▶ What is needed
Using the records below, give again exactly the lines from the line that contains "M902,624L963,678L931,712L871,658Z" through the line that contains "M474,1261L540,1296L519,1335L454,1299Z", both ends included, and only those.

[Stored items]
┄┄┄┄┄┄

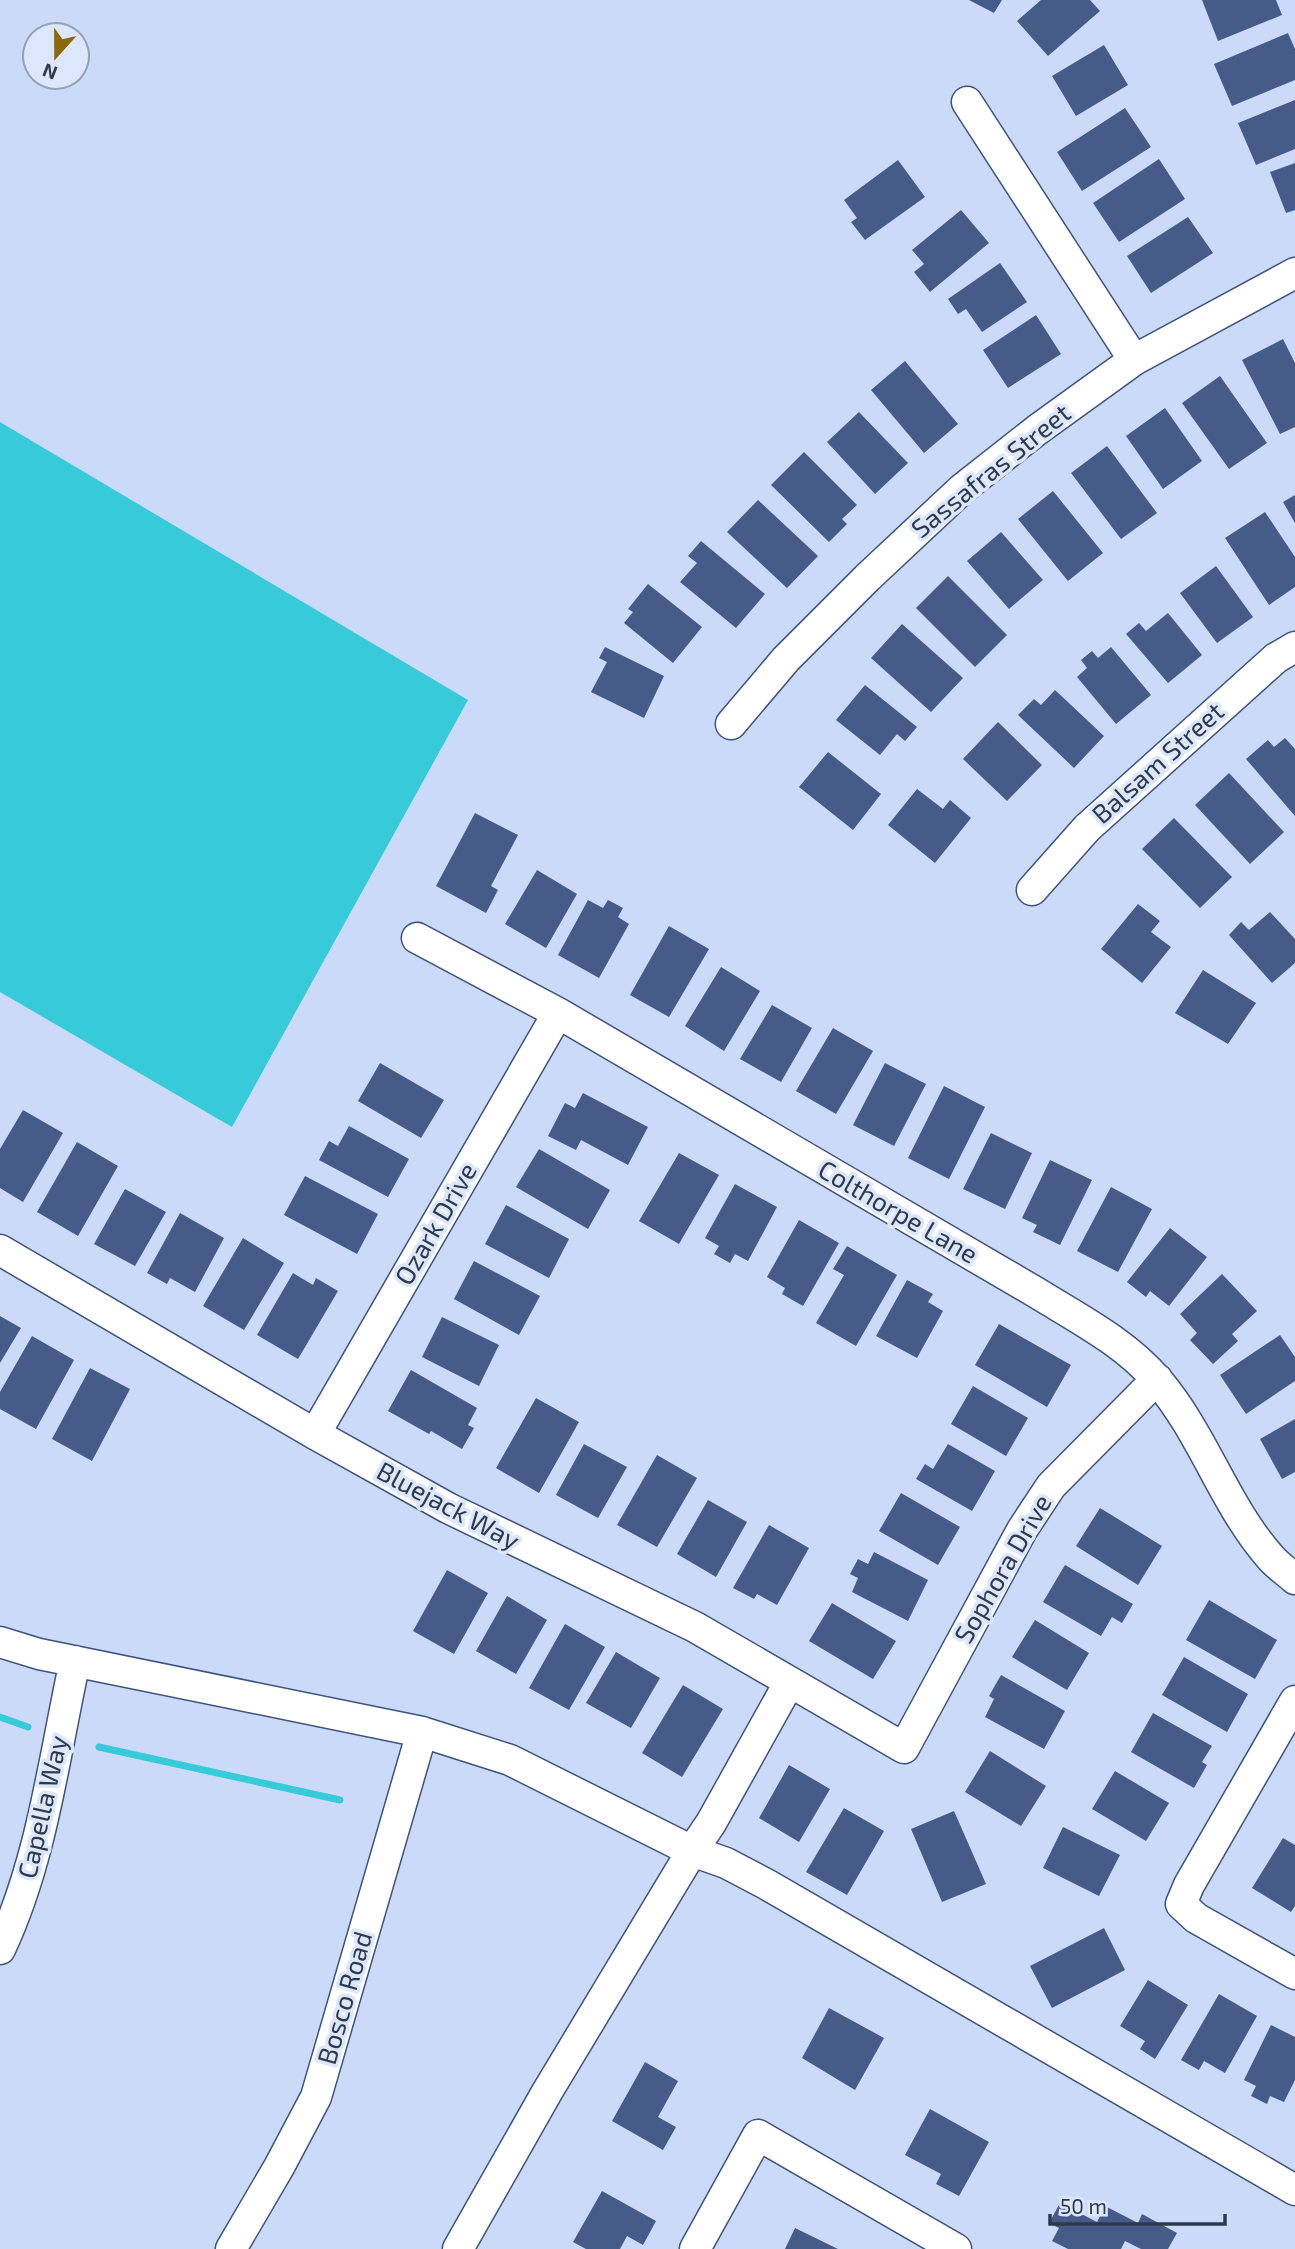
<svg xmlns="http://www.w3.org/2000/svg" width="1295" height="2249" font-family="'Exo 2',sans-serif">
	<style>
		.water { fill: #37cad9 }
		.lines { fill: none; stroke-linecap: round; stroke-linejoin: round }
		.stream { stroke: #37cad9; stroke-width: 7 }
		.building { fill: #475b88 }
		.minor-casing { stroke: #3e527e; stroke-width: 33 }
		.minor { stroke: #fff; stroke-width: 30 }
		.labels { text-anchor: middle; stroke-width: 7; stroke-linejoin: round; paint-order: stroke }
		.street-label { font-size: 26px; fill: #2f394e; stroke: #dde7fc }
	</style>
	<rect width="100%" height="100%" fill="#cbdaf9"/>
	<!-- water -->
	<path class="water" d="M0,422L468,700L232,1127L0,992Z"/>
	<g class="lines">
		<!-- stream -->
		<path class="stream" d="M0,1717L28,1727
			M99,1747L340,1800"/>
	</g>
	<!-- building -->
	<path class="building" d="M969,0H1002L994,13Z
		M1041,0H1090L1100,11L1048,56L1017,21Z
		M1202,0H1276L1282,15L1218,41Z
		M1288,33L1295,49V80L1232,106L1214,64Z
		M1104,45L1128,85L1076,116L1052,76Z
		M1295,100V149L1256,165L1238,123Z
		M1125,108L1151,147L1082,191L1057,152Z
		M1159,159L1185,199L1119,242L1093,203Z
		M898,160L925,197L865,240L851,222L857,218L844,200Z
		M1295,163V210L1286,213L1270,172Z
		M961,210L989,243L930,292L914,272L924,264L912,250Z
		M1188,217L1213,253L1151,293L1127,256Z
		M1000,263L1027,302L982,332L966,309L958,314L948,299Z
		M1036,315L1061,354L1008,388L983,350Z
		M1283,339L1295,363V427L1280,434L1242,360Z
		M905,361L958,424L924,453L871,390Z
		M1220,376L1267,443L1229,469L1182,403Z
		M1165,408L1202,461L1163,489L1126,436Z
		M859,412L908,463L875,494L827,442Z
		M1107,446L1157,513L1121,539L1071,473Z
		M804,452L857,505L842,519L847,524L829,542L771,485Z
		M1053,491L1103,553L1068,581L1018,519Z
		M1295,495V523L1283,502Z
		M758,500L818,556L787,588L727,532Z
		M1265,512L1295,557V587L1269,605L1225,538Z
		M1001,532L1043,580L1009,609L967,561Z
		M701,541L765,594L736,628L680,582L697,563L688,556Z
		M1216,566L1253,617L1217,643L1180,593Z
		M948,576L1007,635L975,667L916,608Z
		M648,584L702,627L673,663L624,623L633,612L628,609Z
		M1168,613L1202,655L1168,683L1126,634L1139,623L1146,631Z
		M902,624L963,678L931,712L871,658Z
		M605,647L664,676L644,718L591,692L607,662L599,658Z
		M1111,647L1151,695L1116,724L1077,677L1087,668L1081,660L1092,651L1098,658Z
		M865,685L917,727L905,741L897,734L880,755L836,720Z
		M1055,690L1104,736L1074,768L1018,715L1034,699L1041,705Z
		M998,722L1042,765L1007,801L963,759Z
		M1285,738L1295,749V816L1246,759L1268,740L1274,747Z
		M828,752L881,794L853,830L799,787Z
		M1229,773L1284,832L1250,864L1195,805Z
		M917,789L943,809L950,800L971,818L935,863L888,825Z
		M475,813L518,835L491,886L498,890L486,913L436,886Z
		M1174,818L1232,877L1200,908L1142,849Z
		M537,870L577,894L546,948L505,924Z
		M588,900L603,908L608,900L623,908L618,917L629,924L599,978L558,955Z
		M1138,904L1160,921L1151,932L1171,947L1142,983L1101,949Z
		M1270,912L1295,939V963L1272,983L1229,935L1241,922L1249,930Z
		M669,926L709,949L669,1017L630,995Z
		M721,967L760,991L724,1051L685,1026Z
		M1203,970L1256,1003L1228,1044L1175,1013Z
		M772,1005L812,1028L781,1082L740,1059Z
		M833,1028L873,1051L836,1114L796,1091Z
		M380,1063L444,1100L421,1138L358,1101Z
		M885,1063L926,1084L894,1146L853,1125Z
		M944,1086L985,1107L949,1179L908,1158Z
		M583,1093L648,1127L628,1165L581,1140L576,1150L548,1136L565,1103L575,1108Z
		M23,1110L63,1133L23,1202L0,1188V1149Z
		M349,1126L409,1159L388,1197L319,1160L329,1141L338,1146Z
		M991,1133L1032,1153L1005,1209L963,1189Z
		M77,1142L118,1166L78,1236L37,1212Z
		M539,1149L610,1190L588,1229L516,1187Z
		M679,1153L719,1175L679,1244L639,1221Z
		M1050,1160L1092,1180L1060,1245L1033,1232L1037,1225L1022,1218Z
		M305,1176L378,1214L357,1254L284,1215Z
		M735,1184L777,1207L748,1261L735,1254L730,1263L714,1254L719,1246L705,1238Z
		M1111,1187L1152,1209L1118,1272L1077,1251Z
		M125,1189L166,1212L135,1266L94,1244Z
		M506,1205L569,1239L549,1278L485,1244Z
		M180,1213L224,1238L195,1292L170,1278L167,1284L147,1273Z
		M799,1220L839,1243L803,1306L782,1294L785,1288L767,1277Z
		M1170,1228L1207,1257L1169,1306L1150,1291L1146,1297L1127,1282Z
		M243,1238L284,1263L244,1330L203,1306Z
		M847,1246L897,1275L856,1346L816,1323L844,1275L833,1269Z
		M474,1261L540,1296L519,1335L454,1299Z
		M293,1273L313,1285L316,1278L338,1291L298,1359L257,1335Z
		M1222,1274L1257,1311L1232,1334L1238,1341L1213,1364L1190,1340L1197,1333L1180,1314Z
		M907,1280L933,1294L928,1302L943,1311L917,1358L876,1336Z
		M0,1316L21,1328L0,1363Z
		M442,1317L499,1345L479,1386L422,1357Z
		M999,1324L1071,1365L1047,1407L975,1365Z
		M1280,1335L1295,1357V1381L1246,1414L1220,1375Z
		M32,1336L74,1360L36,1429L0,1409V1392Z
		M90,1368L130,1389L92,1461L52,1439Z
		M411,1370L477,1408L468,1425L474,1428L462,1449L431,1431L429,1434L388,1411Z
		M973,1386L1028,1418L1006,1456L951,1424Z
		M536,1398L579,1422L539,1493L496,1468Z
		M1295,1419V1472L1282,1479L1260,1439Z
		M584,1444L627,1467L598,1518L556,1495Z
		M948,1444L995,1471L972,1511L916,1479L925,1464L933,1469Z
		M657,1455L697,1478L657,1547L617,1525Z
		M901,1493L960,1527L938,1565L879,1531Z
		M708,1500L747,1522L716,1577L677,1554Z
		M1100,1508L1162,1546L1138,1585L1076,1546Z
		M769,1525L809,1548L777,1605L757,1594L754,1599L733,1588Z
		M874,1552L928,1580L908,1621L852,1592L858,1578L850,1574L858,1559L868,1564Z
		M1065,1565L1133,1604L1122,1623L1112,1617L1101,1636L1043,1602Z
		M447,1570L488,1593L454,1654L413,1631Z
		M507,1596L547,1620L516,1674L476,1651Z
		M1209,1600L1277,1640L1255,1679L1186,1640Z
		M832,1603L896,1641L873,1679L809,1641Z
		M1035,1620L1089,1653L1067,1690L1012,1657Z
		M565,1624L605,1647L569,1710L529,1688Z
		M616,1652L660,1678L631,1728L586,1703Z
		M1184,1657L1248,1694L1227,1732L1162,1695Z
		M1001,1675L1065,1711L1044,1749L985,1717L994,1699L989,1696Z
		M683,1685L723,1709L682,1777L642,1753Z
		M1153,1713L1212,1746L1202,1762L1207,1765L1194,1788L1131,1752Z
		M990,1751L1046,1786L1021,1826L965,1792Z
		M789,1765L830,1789L799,1842L759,1818Z
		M1115,1771L1169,1803L1146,1841L1092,1809Z
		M844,1808L884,1831L847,1895L806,1872Z
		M954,1811L986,1884L942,1902L911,1829Z
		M1063,1827L1120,1855L1099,1896L1043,1868Z
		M1283,1838L1295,1845V1906L1291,1912L1252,1888Z
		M1104,1928L1125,1970L1052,2008L1030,1966Z
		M1148,1980L1188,2005L1155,2059L1140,2049L1145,2041L1120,2026Z
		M1219,1994L1257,2016L1225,2073L1204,2061L1199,2070L1181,2060Z
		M829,2008L884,2038L855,2090L802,2058Z
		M1271,2025L1295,2037V2080L1284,2102L1270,2096L1267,2104L1251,2096L1256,2086L1244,2080Z
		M645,2062L678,2081L658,2117L676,2127L663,2150L612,2121Z
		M930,2109L989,2142L959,2196L936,2184L941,2174L905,2155Z
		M602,2191L656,2221L643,2245L627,2236L620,2249H586L573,2242Z
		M1060,2203L1097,2222L1105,2206L1138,2223L1142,2214L1177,2233L1168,2249H1141L1125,2241L1121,2249H1068L1052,2241L1059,2228L1049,2223Z
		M795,2228L838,2249H785Z"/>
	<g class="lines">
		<defs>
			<path id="minor" d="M967,102L1134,360
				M731,724L786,659L867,578L962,489L1037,430L1134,360L1295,273
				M1032,890L1087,828L1276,658L1295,647
				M417,938L558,1013L1037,1293C1079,1319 1126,1343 1158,1381C1204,1435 1224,1505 1271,1558C1278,1566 1287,1572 1295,1579
				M0,1250L315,1434L448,1508L695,1627L904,1748L1022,1530L1051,1486L1157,1379
				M315,1434L558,1013
				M0,1642L39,1654L422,1732L510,1760L692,1851L711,1823L789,1683
				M1295,1701L1189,1885L1181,1904L1196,1918L1295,1974
				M0,1949C42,1860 54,1757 75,1661
				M231,2249L279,2167L316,2097L422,1732
				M458,2249L547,2092L692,1851L726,1863L766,1884L1295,2190
				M695,2249L758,2135L956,2249"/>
		</defs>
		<!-- minor casing -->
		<use href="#minor" class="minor-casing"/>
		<!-- minor -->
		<use href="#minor" class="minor"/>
	</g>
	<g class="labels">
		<!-- street labels -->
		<g class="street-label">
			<text transform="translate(991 471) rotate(-39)" y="9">Sassafras Street</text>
			<text transform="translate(1158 763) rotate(-42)" y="9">Balsam Street</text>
			<text transform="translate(898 1212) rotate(30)" y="9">Colthorpe Lane</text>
			<text transform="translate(436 1224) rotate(-60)" y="9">Ozark Drive</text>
			<text transform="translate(448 1506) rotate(28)" y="9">Bluejack Way</text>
			<text transform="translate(1003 1569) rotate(-60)" y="9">Sophora Drive</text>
			<text transform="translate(43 1807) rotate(-77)" y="9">Capella Way</text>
			<text transform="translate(345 1998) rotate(-74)" y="9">Bosco Road</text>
		</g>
	</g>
	<!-- north arrow -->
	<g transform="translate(56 56) rotate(201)"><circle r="33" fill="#dde7fc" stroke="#97a1b6" stroke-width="2"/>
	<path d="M0-5L12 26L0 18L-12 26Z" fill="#8b6808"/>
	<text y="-10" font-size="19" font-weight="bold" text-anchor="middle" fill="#2f394e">N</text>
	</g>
	<!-- scale -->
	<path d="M1050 2214v10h175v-10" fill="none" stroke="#2f394e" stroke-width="3.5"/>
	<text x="1060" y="2214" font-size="21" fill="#2f394e" stroke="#dde7fc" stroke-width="5" paint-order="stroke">50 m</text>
</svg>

┄┄┄┄┄┄

▶ Answer to the problem
		M902,624L963,678L931,712L871,658Z
		M605,647L664,676L644,718L591,692L607,662L599,658Z
		M1111,647L1151,695L1116,724L1077,677L1087,668L1081,660L1092,651L1098,658Z
		M865,685L917,727L905,741L897,734L880,755L836,720Z
		M1055,690L1104,736L1074,768L1018,715L1034,699L1041,705Z
		M998,722L1042,765L1007,801L963,759Z
		M1285,738L1295,749V816L1246,759L1268,740L1274,747Z
		M828,752L881,794L853,830L799,787Z
		M1229,773L1284,832L1250,864L1195,805Z
		M917,789L943,809L950,800L971,818L935,863L888,825Z
		M475,813L518,835L491,886L498,890L486,913L436,886Z
		M1174,818L1232,877L1200,908L1142,849Z
		M537,870L577,894L546,948L505,924Z
		M588,900L603,908L608,900L623,908L618,917L629,924L599,978L558,955Z
		M1138,904L1160,921L1151,932L1171,947L1142,983L1101,949Z
		M1270,912L1295,939V963L1272,983L1229,935L1241,922L1249,930Z
		M669,926L709,949L669,1017L630,995Z
		M721,967L760,991L724,1051L685,1026Z
		M1203,970L1256,1003L1228,1044L1175,1013Z
		M772,1005L812,1028L781,1082L740,1059Z
		M833,1028L873,1051L836,1114L796,1091Z
		M380,1063L444,1100L421,1138L358,1101Z
		M885,1063L926,1084L894,1146L853,1125Z
		M944,1086L985,1107L949,1179L908,1158Z
		M583,1093L648,1127L628,1165L581,1140L576,1150L548,1136L565,1103L575,1108Z
		M23,1110L63,1133L23,1202L0,1188V1149Z
		M349,1126L409,1159L388,1197L319,1160L329,1141L338,1146Z
		M991,1133L1032,1153L1005,1209L963,1189Z
		M77,1142L118,1166L78,1236L37,1212Z
		M539,1149L610,1190L588,1229L516,1187Z
		M679,1153L719,1175L679,1244L639,1221Z
		M1050,1160L1092,1180L1060,1245L1033,1232L1037,1225L1022,1218Z
		M305,1176L378,1214L357,1254L284,1215Z
		M735,1184L777,1207L748,1261L735,1254L730,1263L714,1254L719,1246L705,1238Z
		M1111,1187L1152,1209L1118,1272L1077,1251Z
		M125,1189L166,1212L135,1266L94,1244Z
		M506,1205L569,1239L549,1278L485,1244Z
		M180,1213L224,1238L195,1292L170,1278L167,1284L147,1273Z
		M799,1220L839,1243L803,1306L782,1294L785,1288L767,1277Z
		M1170,1228L1207,1257L1169,1306L1150,1291L1146,1297L1127,1282Z
		M243,1238L284,1263L244,1330L203,1306Z
		M847,1246L897,1275L856,1346L816,1323L844,1275L833,1269Z
		M474,1261L540,1296L519,1335L454,1299Z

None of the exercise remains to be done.